# Document text
★ ★ ★ ★ ★
Note: If you want to migrate a pre-version 7 cluster to LSF 9.1.3, you must first migrate the cluster to LSF Version 7.

LSF Express Edition (Linux only)

LSF Express Edition is a solution for Linux customers with simple scheduling requirements and simple fairshare setup. Smaller clusters typically have a mix of sequential and parallel work as opposed to huge volumes of jobs. For this reason, several performance enhancements and complex scheduling policies designed for large-scale clusters are not applicable to LSF Express Edition clusters. Session Scheduler is available as an add-on component.
★ ★ ★ ★ ★
# Problem set
[1] Transcribe the LSF passage, beginning at the words "Note: If you" and stopping after "an add-on component.".
[2] Go on with the LSF passage from the point where it stops.

(Limb landmark coordinates)
★ ★ ★ ★ ★
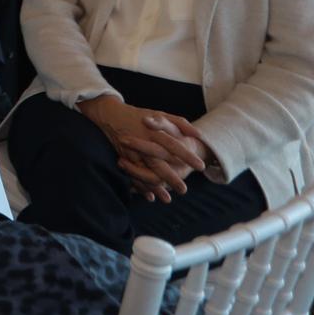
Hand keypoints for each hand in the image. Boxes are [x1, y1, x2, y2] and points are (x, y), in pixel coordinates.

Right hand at [79, 96, 208, 197]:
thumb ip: (181, 124)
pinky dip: (141, 187)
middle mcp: (143, 143)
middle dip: (171, 178)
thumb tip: (198, 134)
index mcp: (154, 132)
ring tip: (168, 199)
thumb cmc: (141, 116)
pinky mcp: (123, 158)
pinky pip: (132, 175)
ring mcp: (131, 152)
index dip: (187, 156)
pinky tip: (151, 197)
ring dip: (156, 187)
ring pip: (144, 173)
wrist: (112, 115)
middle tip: (183, 190)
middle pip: (158, 164)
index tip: (201, 167)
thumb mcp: (162, 115)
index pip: (173, 145)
★ ★ ★ ★ ★
# Answers to the problems
[1]
Note: If you want to migrate a pre-version 7 cluster to LSF 9.1.3, you must first migrate the cluster to LSF Version 7.

LSF Express Edition (Linux only)

LSF Express Edition is a solution for Linux customers with simple scheduling requirements and simple fairshare setup. Smaller clusters typically have a mix of sequential and parallel work as opposed to huge volumes of jobs. For this reason, several performance enhancements and complex scheduling policies designed for large-scale clusters are not applicable to LSF Express Edition clusters. Session Scheduler is available as an add-on component.

[2]
Platform product support with LSF Express Edition

The following IBM Platform products are supported in LSF Express Edition:

IBM Platform RTM
IBM Platform Application Center
IBM Platform License Scheduler

The following IBM Platform products are not supported in LSF Express Edition:

IBM Platform Analytics
IBM Platform Process Manager

Default configuration for LSF Express Edition

The following table lists the configuration enforced in LSF Express Edition:

Parameter	Setting	Description
RESIZABLE_JOBS in lsb.applications	N	If enabled, all jobs belonging to the application will be auto resizable.
EXIT_RATE in lsb.hosts	Not defined	Specifies a threshold for exited jobs.
BJOBS_RES_REQ_DISPLAY in lsb.params	None	Controls how many levels of resource requirements bjobs –l will display.
CONDENSE_PENDING_REASONS in lsb.params	N	Condenses all host-based pending reasons into one generic pending reason.
DEFAULT_JOBGROUP in lsb.params	Disabled	The name of the default job group.
EADMIN_TRIGGER_DURATION in lsb.params	1 minute	Defines how often LSF_SERVERDIR/eadmin is invoked once a job exception is detected. Used in conjunction with job exception handling parameters JOB_IDLE, JOB_OVERRUN, and JOB_UNDERRUN in lsb.queues.
ENABLE_DEFAULT_EGO_SLA in lsb.params	Not defined	The name of the default service class or EGO consumer name for EGO-enabled SLA scheduling.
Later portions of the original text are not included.